There's a new species of Distributed Denial of Service (DDoS) attack targeting name servers, which could be called the "nonsense name" attack. It can wreak havoc on recursive and authoritative name servers alike, and some of our customers at Infoblox have fallen victim to it — but it's not always clear whether they were actually the targets.
The "nonsense name" DDoS attack works like this:
- An attacker chooses a zone to attack, say foo.example.
- A botnet controlled by the attacker generates random domain names in the zone, with nonsense-first labels, such as asdfghjk.foo.example and zxcvbnm.foo.example.
- The bots send many queries for those domain names to recursive name servers.
- Those recursive name servers, in turn, send queries to foo.example's authoritative name servers for those domain names.
- The authoritative name servers send responses saying that the domain names in question don't exist (in the DNS business, what's called an NXDOMAIN response).
- The recursive name servers relay that response to the original querier and cache the non-existence of the domain name.
- Lather, rinse, repeat.
If the attacker can generate queries quickly enough, the aggregate query rate will overwhelm the foo.example name servers. That's when the fun really starts:
- The bots continue sending queries for the generated domain names to recursive name servers.
- Now that the authoritative name servers have stopped responding, the recursive name servers take much longer to process each query. In the case of the BIND name server, the name server can wait 30 seconds and send dozens of (unanswered) queries before giving up.
- This uses up recursive query slots on the recursive name server, which eventually runs out, denying additional recursive queries — some of them legitimate.

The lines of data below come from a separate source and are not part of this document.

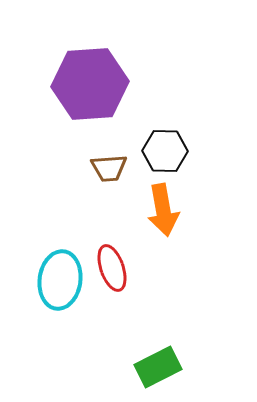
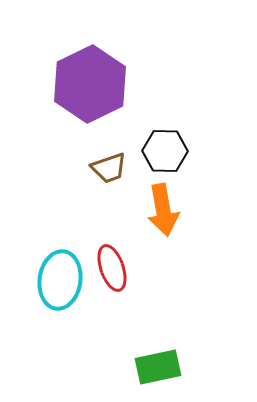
purple hexagon: rotated 22 degrees counterclockwise
brown trapezoid: rotated 15 degrees counterclockwise
green rectangle: rotated 15 degrees clockwise
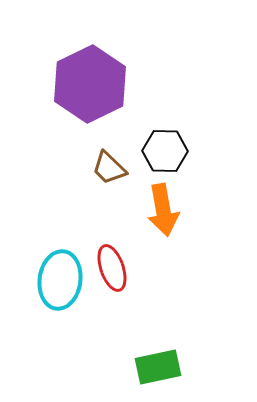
brown trapezoid: rotated 63 degrees clockwise
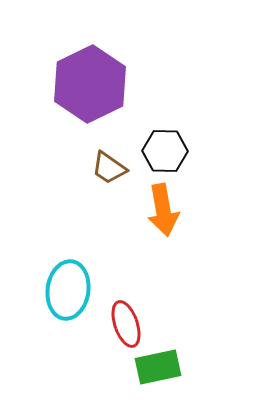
brown trapezoid: rotated 9 degrees counterclockwise
red ellipse: moved 14 px right, 56 px down
cyan ellipse: moved 8 px right, 10 px down
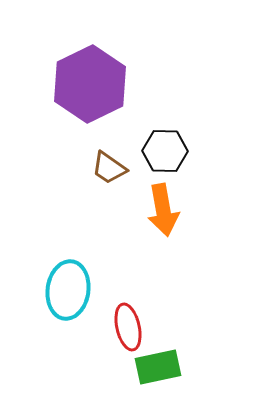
red ellipse: moved 2 px right, 3 px down; rotated 6 degrees clockwise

When this happens, a BIND name server sends a message like the following to syslog:
Jan 21 14:44:00 ns1 named: client 192.168.0.1#1110: no more recursive clients: quota reached
At that point, the name server will refuse additional recursive queries, denying service to clients.
Who's the target?
In most cases, the organization running the authoritative name servers (in this example, those for foo.example) seems to bethe target. For example, some of the domain names in attacks we've seen are used by Chinese gambling sites. (Maybe someone is trying to exact revenge on the house for some tough losses?) However, the recursive name servers involved end up as collateral damage in the attack. Could they have actually been the targets?
We've seen some evidence of this. Some of the zones involved in attacks against our customers have mysteriously disappeared a day or two after the attack, indicating that they likely weren't in active use (and in fact were probably registered in a "Domain Tasting" scheme). The attackers could have deliberately registered these zones with slow or unresponsive name servers, so that resolution of domain names in the zone would take as long as possible.